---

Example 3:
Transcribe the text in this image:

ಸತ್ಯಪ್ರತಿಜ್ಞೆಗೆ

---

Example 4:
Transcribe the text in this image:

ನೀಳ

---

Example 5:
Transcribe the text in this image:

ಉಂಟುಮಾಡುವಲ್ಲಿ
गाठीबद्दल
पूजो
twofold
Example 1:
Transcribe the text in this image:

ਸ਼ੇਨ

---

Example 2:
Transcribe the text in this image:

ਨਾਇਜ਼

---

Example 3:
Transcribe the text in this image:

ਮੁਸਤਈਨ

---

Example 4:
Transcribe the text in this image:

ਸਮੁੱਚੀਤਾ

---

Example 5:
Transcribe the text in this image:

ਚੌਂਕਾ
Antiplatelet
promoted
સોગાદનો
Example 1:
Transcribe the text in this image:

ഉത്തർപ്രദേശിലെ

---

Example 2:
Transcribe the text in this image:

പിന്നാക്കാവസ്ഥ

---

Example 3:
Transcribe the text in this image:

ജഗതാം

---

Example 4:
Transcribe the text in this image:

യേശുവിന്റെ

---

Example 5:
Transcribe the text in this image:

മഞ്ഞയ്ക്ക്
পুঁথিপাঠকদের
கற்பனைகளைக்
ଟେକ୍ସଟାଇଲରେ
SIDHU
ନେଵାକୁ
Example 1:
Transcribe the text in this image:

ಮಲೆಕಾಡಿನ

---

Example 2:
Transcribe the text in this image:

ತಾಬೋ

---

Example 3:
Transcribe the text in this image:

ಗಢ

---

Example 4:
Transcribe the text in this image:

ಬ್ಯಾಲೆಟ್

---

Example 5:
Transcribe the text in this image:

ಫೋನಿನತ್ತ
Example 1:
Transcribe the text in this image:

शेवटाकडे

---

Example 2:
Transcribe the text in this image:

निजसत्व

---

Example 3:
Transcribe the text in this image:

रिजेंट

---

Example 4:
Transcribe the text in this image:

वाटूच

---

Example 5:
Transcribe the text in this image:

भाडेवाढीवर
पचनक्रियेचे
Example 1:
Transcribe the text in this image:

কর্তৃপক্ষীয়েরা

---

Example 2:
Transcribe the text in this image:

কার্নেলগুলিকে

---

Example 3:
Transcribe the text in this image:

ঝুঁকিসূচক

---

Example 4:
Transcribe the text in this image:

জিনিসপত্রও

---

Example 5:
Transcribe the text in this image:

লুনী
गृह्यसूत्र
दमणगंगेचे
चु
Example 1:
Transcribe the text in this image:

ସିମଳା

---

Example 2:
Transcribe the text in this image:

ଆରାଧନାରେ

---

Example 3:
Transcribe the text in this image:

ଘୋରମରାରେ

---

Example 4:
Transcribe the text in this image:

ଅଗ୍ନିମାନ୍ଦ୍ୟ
○ ○ ○ ○ ○ ○ ○
The data above should be duplicated exactly and completely.

---

Example 3:
Transcribe the text in this image:

ಸತ್ಯಪ್ರತಿಜ್ಞೆಗೆ

---

Example 4:
Transcribe the text in this image:

ನೀಳ

---

Example 5:
Transcribe the text in this image:

ಉಂಟುಮಾಡುವಲ್ಲಿ
गाठीबद्दल
पूजो
twofold
Example 1:
Transcribe the text in this image:

ਸ਼ੇਨ

---

Example 2:
Transcribe the text in this image:

ਨਾਇਜ਼

---

Example 3:
Transcribe the text in this image:

ਮੁਸਤਈਨ

---

Example 4:
Transcribe the text in this image:

ਸਮੁੱਚੀਤਾ

---

Example 5:
Transcribe the text in this image:

ਚੌਂਕਾ
Antiplatelet
promoted
સોગાદનો
Example 1:
Transcribe the text in this image:

ഉത്തർപ്രദേശിലെ

---

Example 2:
Transcribe the text in this image:

പിന്നാക്കാവസ്ഥ

---

Example 3:
Transcribe the text in this image:

ജഗതാം

---

Example 4:
Transcribe the text in this image:

യേശുവിന്റെ

---

Example 5:
Transcribe the text in this image:

മഞ്ഞയ്ക്ക്
পুঁথিপাঠকদের
கற்பனைகளைக்
ଟେକ୍ସଟାଇଲରେ
SIDHU
ନେଵାକୁ
Example 1:
Transcribe the text in this image:

ಮಲೆಕಾಡಿನ

---

Example 2:
Transcribe the text in this image:

ತಾಬೋ

---

Example 3:
Transcribe the text in this image:

ಗಢ

---

Example 4:
Transcribe the text in this image:

ಬ್ಯಾಲೆಟ್

---

Example 5:
Transcribe the text in this image:

ಫೋನಿನತ್ತ
Example 1:
Transcribe the text in this image:

शेवटाकडे

---

Example 2:
Transcribe the text in this image:

निजसत्व

---

Example 3:
Transcribe the text in this image:

रिजेंट

---

Example 4:
Transcribe the text in this image:

वाटूच

---

Example 5:
Transcribe the text in this image:

भाडेवाढीवर
पचनक्रियेचे
Example 1:
Transcribe the text in this image:

কর্তৃপক্ষীয়েরা

---

Example 2:
Transcribe the text in this image:

কার্নেলগুলিকে

---

Example 3:
Transcribe the text in this image:

ঝুঁকিসূচক

---

Example 4:
Transcribe the text in this image:

জিনিসপত্রও

---

Example 5:
Transcribe the text in this image:

লুনী
गृह्यसूत्र
दमणगंगेचे
चु
Example 1:
Transcribe the text in this image:

ସିମଳା

---

Example 2:
Transcribe the text in this image:

ଆରାଧନାରେ

---

Example 3:
Transcribe the text in this image:

ଘୋରମରାରେ

---

Example 4:
Transcribe the text in this image:

ଅଗ୍ନିମାନ୍ଦ୍ୟ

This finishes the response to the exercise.